В квартире у дяди Яши было две комнаты и, само собой, игрушечная вполне кухонька. Одна из комнат использовалась как жильё, другая как склад всего, что можно складывать, вешать, и просто зашвыривать поверх уже наваленного. В жилой комнате стоял дореволюционный кожаный диван с прямой высокой спинкой и пухлыми валиками по бокам. Кожа была прошита ромбиками мягкой проволокой. Раньше он, наверное, стоял в кабинете у какого-нибудь статского советника нижегородской губернии.
В угол дядя Яша поставил такой же старорежимный секретер. Крышка его была откинута и внутри проглядывались несколько книжек, скульптура матроса из чугуна по пояс, круглые часы с римскими цифрами и витыми металлическими стрелками. На крышке лежала книга «Водные пути российских рек» и вразброс располагалась всякая посуда. Тарелки, фарфоровые чашки, серебряные ножи и вилки с ложками. Сбоку от секретера находилась крашеная суриком табуретка. На ней как-то поместился огромный и дорогущий по тем временам цветной телевизор «Рубин», а завершала композицию двурогая антенна с толстым как швартовочный канат шнуром. Больше в квартире не было ничего. На кухне одиноко тосковала газовая плита, украшенная сверху кастрюлей и чайником, закопченным до цвета земли, на которой выжгли всю траву.
Я только начал думать о том, каким образом и в каком положении буду спать, но дядя Яша, похоже, мог считывать чужие мысли. Он сунул руку влево от двери комнаты-склада и вынул по очереди толстый стёганный матрац, простыню желтого цвета, подушку и лоскутовое теплое одеяло.
– А воот по-од телевизооро-ом и стели, – он обозначил пальцем место для матраца. – Через тебя мне экран спооко-ойноо видно-о. И ты будешь всё видеть если подушку по-оставишь ребром. Времени уже 22 часа. Надо полягать уже. Вставать раноо. На заре прямоо-таки схо-одим на рыбалку. Рыбо-ой и поозавтракаем. А к девяти по-ойдем к учителю Шапо-ошникоову. О-он тут всё про-о всё знает и поото-ому везде тебя прооведет, по всем музеям и с кем надо по-ознакомит. Считай за день мо-ожешь на целую книжку фактоов нако-овырять.

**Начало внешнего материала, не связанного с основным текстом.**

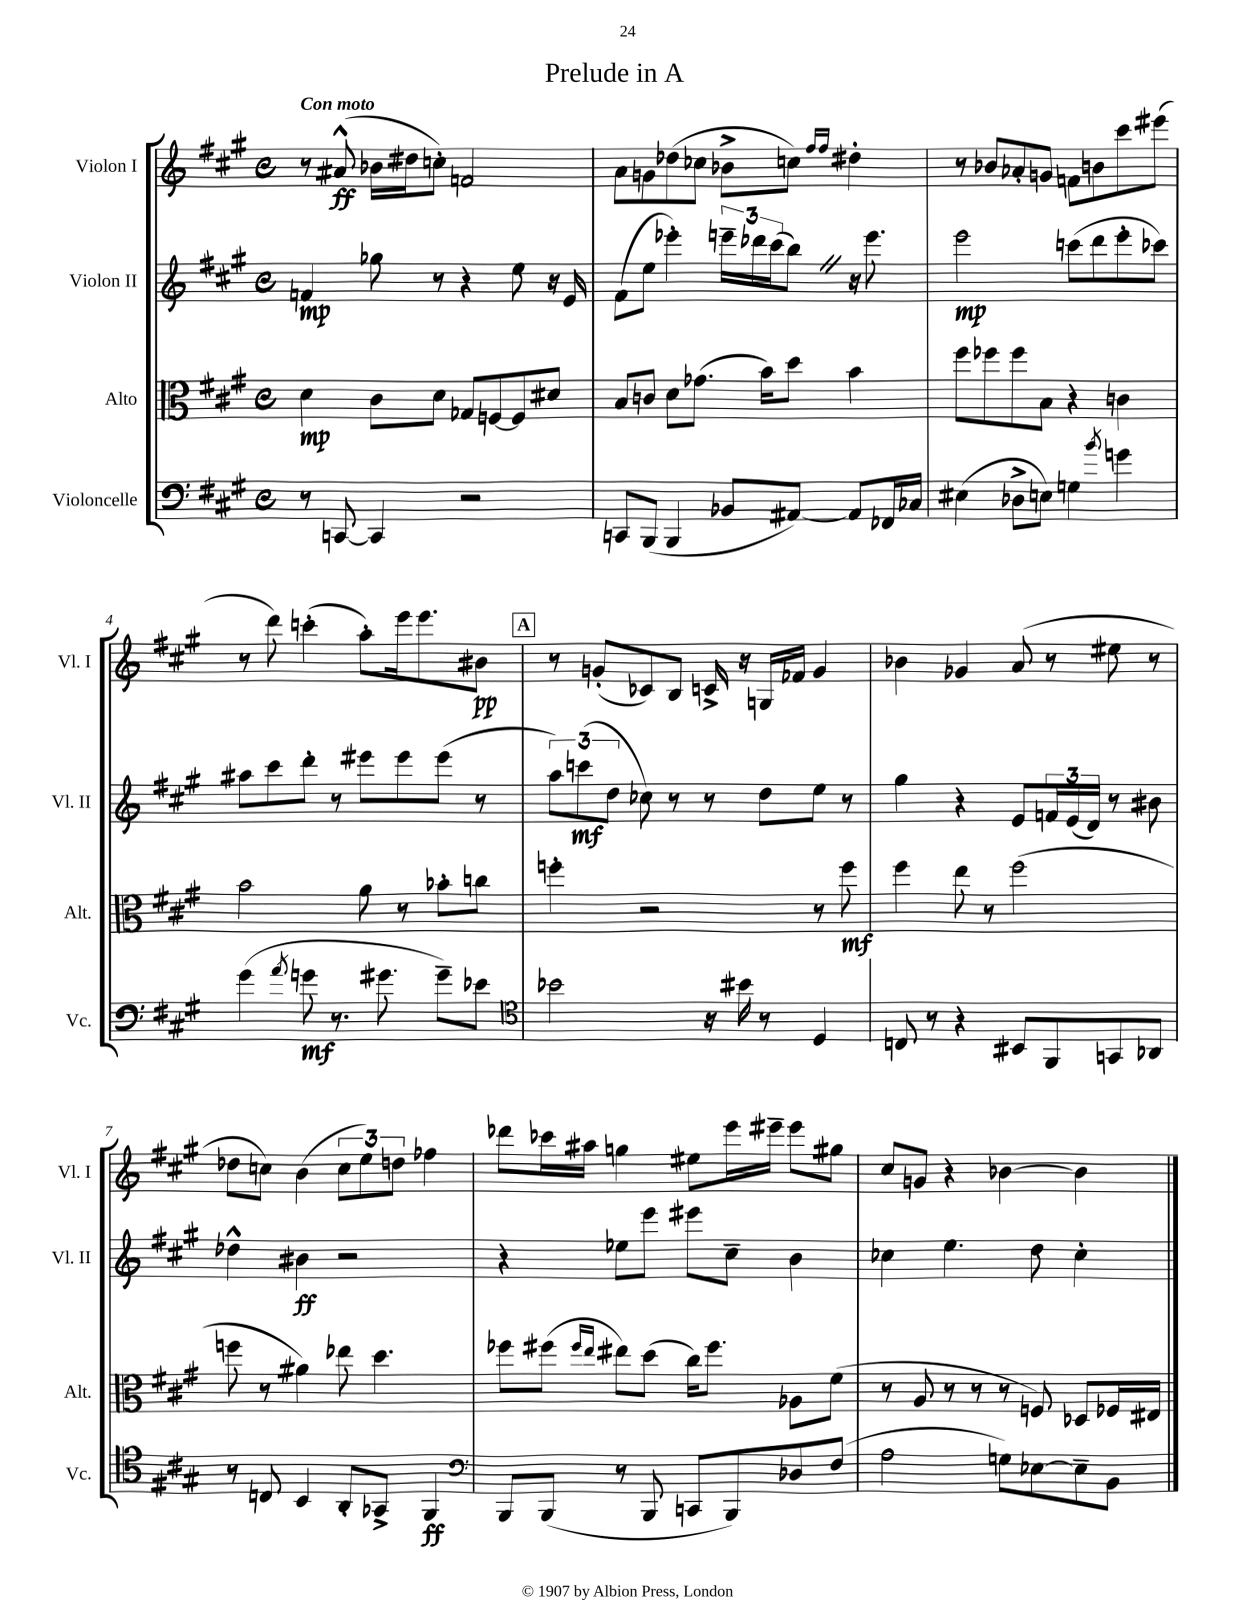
\header { title = "Prelude in A" }
<<
\new StaffGroup <<
\new Staff = "s0" \with { instrumentName = "Violon I" shortInstrumentName = "Vl. I" } {
    \clef treble \key a \major \defaultTimeSignature \time 4/4 \tempo "Con moto"
    r8 ais'8-^\ff( bes'16 dis''16 c''8-.) f'2 |
    a'8 g'8 des''8( ces''8 bes'8-> c''8) \grace { fis''16 fis''16 } dis''4-. |
    r8 bes'8 aes'8-. g'8 f'8 b'8 cis'''8 eis'''8( |
    r8 d'''8) c'''4-.( a''8-.) e'''16 e'''8. bis'8\pp |
    \mark \markup { \box "A" } r8 g'8-.( ces'8) b8 c'16-> r16 g16 fes'16 g'4 |
    bes'4 ges'4 a'8( r8 eis''8 r8 |
    des''8 c''8) b'4( \tuplet 3/2 { c''8 e''8) d''8 } fes''4 |
    des'''8 ces'''16 ais''16 g''4 eis''8 e'''16 eis'''16-- eis'''8 gis''8 |
    cis''8 g'8 r4 bes'4~ bes'4 \bar "|." |
}
\new Staff = "s1" \with { instrumentName = "Violon II" shortInstrumentName = "Vl. II" } {
    \clef treble \key a \major \defaultTimeSignature \time 4/4
    f'4\mp ges''8 r8 r4 e''8 r16 e'16 |
    fis'8( e''8 ees'''4-.) \tuplet 3/2 { e'''16-- des'''16 cis'''16( } b''8) \once \override BreathingSign.text = \markup { \musicglyph "scripts.caesura.straight" } \breathe r16 e'''8. |
    e'''2\mp c'''8( d'''8 e'''8-. ces'''8) |
    ais''8 cis'''8 d'''8-. r8 eis'''8 eis'''8 eis'''8( r8 |
    \mark \markup { \box "A" } \tuplet 3/2 { a''8) c'''8\mf( d''8 } ces''8) r8 r8 d''8 e''8 r8 |
    gis''4 r4 e'8 \tuplet 3/2 { f'16 e'16( d'16) } r8 bis'8 |
    des''4-^ bis'4\ff r2 |
    r4 ees''8 e'''8 eis'''8 cis''8-- b'4 |
    ces''4 e''4. d''8 ces''4-. \bar "|." |
}
\new Staff = "s2" \with { instrumentName = "Alto" shortInstrumentName = "Alt." } {
    \clef alto \key a \major \defaultTimeSignature \time 4/4
    d'4\mp cis'8 d'8 ges8 f8~ f8 dis'8 |
    b8 c'8 d'8 ges'8.( b'16) d''8 b'4 |
    fis''8 fes''8 fes''8 b8 r4 c'4 |
    b'2 a'8 r8 bes'8-. c''8 |
    \mark \markup { \box "A" } f''4-. r2 r8 f''8\mf |
    fis''4 e''8 r8 fis''2( |
    f''8 r8 ais'4) ees''8 d''4. |
    fes''8 fis''8( \grace { fis''16 e''16 } eis''8) d''8( cis''16) fis''8. aes8 fis'8( |
    r8 a8 r8 r8 r8 f8) des8 fes16 eis16 \bar "|." |
}
\new Staff = "s3" \with { instrumentName = "Violoncelle" shortInstrumentName = "Vc." } {
    \clef bass \key a \major \defaultTimeSignature \time 4/4
    r8 c,8~ c,4 r2 |
    c,8 b,,8( b,,4 bes,8 ais,8~) ais,8 fes,16 ces16 |
    eis4( des8-> e8) g4 \acciaccatura { b'8 } g'4 |
    gis'4( \acciaccatura { a'8 } g'8\mf r8. gis'8. gis'8--) ees'8 |
    \mark \markup { \box "A" } \clef tenor bes'2 r16 bis'16 r8 d4 |
    c8 r8 r4 bis,8 fis,8 g,8 aes,8 |
    r8 c8 b,4 a,8-. ges,8-> fis,4\ff |
    \clef bass b,,8 b,,8( r8 b,,8 c,8 b,,8) des8 fis8( |
    a2 g8) ees8~ ees8-- b,8 \bar "|." |
}
>>
>>
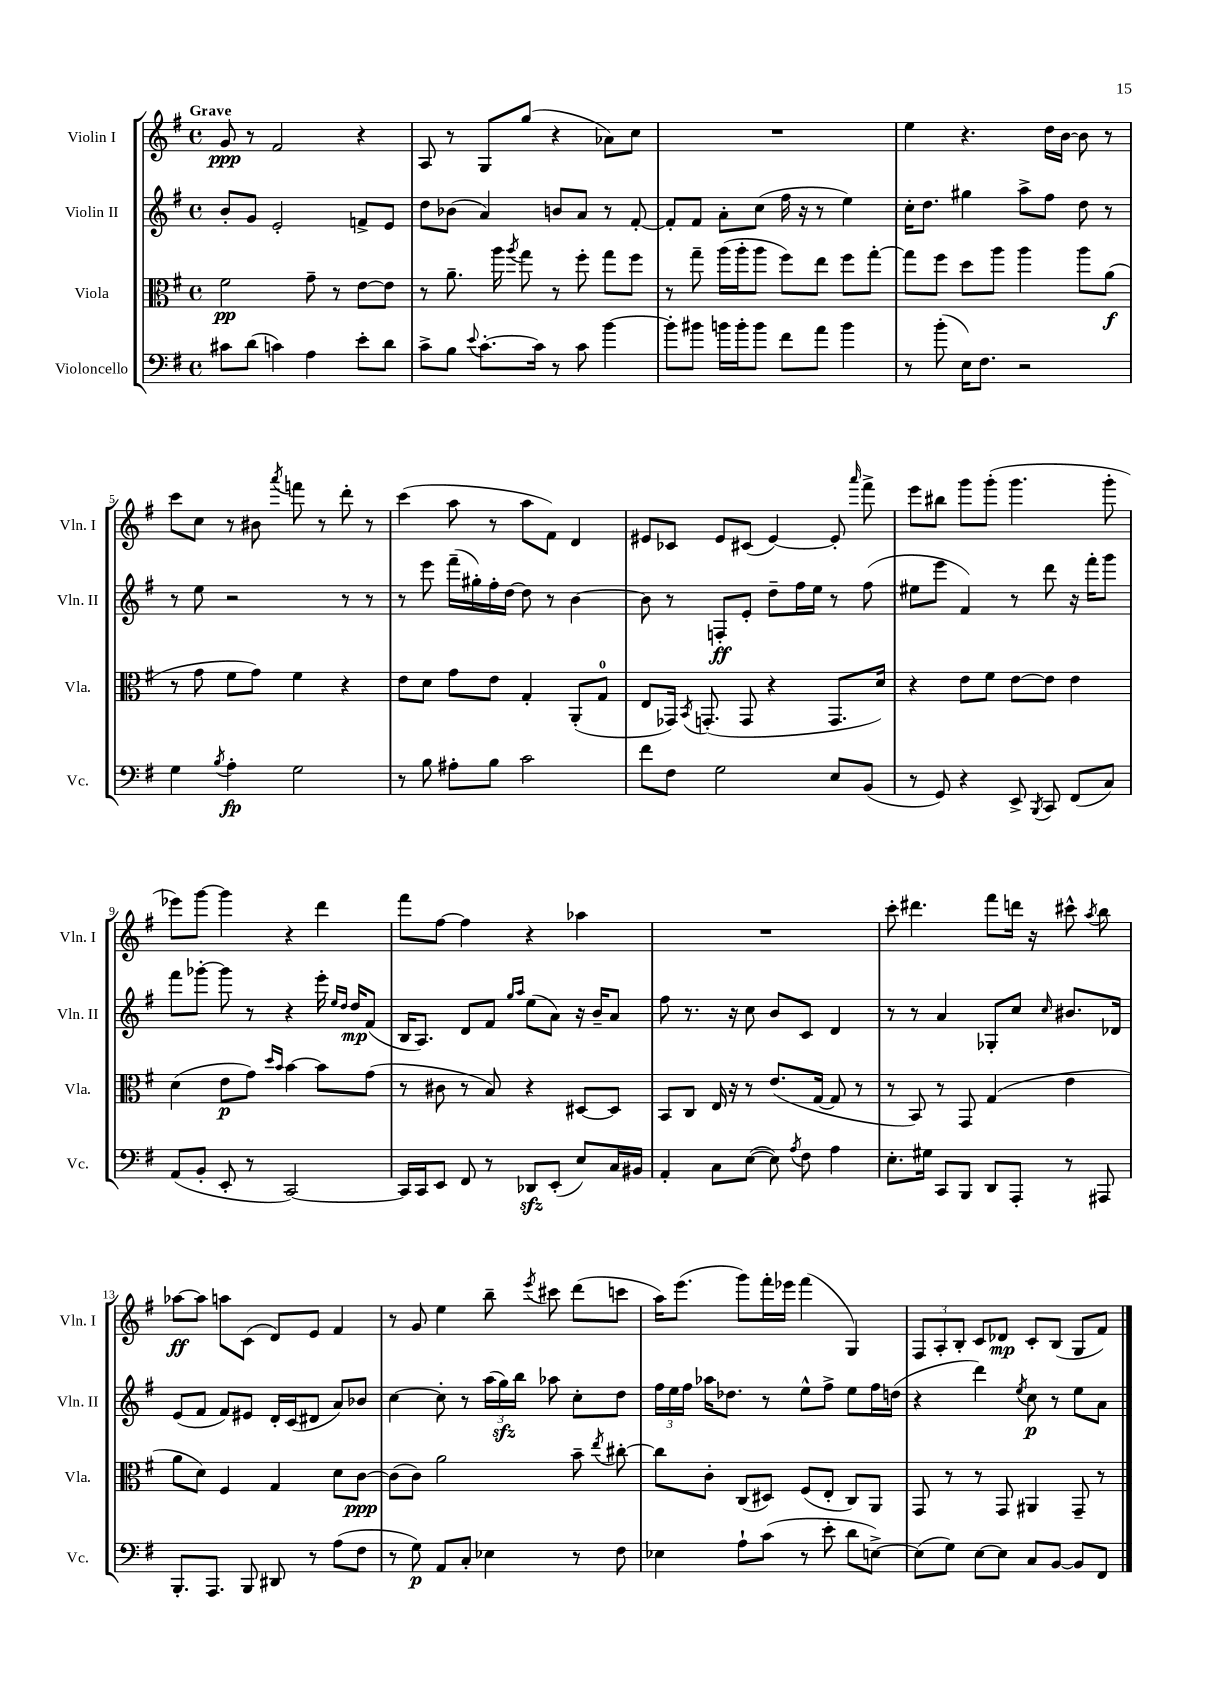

– Нормально, – согласился я, кинул матрац под табуретку, потом уложил простыню, подушку ребром, бросил тяжелое как гиря одеяло, снял штаны и кофту-лапшу и залез внутрь этой конструкции, над которой что-то ворковал телевизор. Дядя Яша раза в два быстрее постелил себе на диване, скинул на крышку секретера майку и снял трико, после чего я сел и дурными глазами вперился в его ноги. Точнее – в ногу. Вместо второй ноги у дяди Яши почти от бедра был пристёгнут коричневый протез из кожи, дерева, пружинок и ремней с застёжками. Он отстегнул протез любовно, быстро и ловко. Так раздевают женщину крупные специалисты по охмурению этих самых женщин.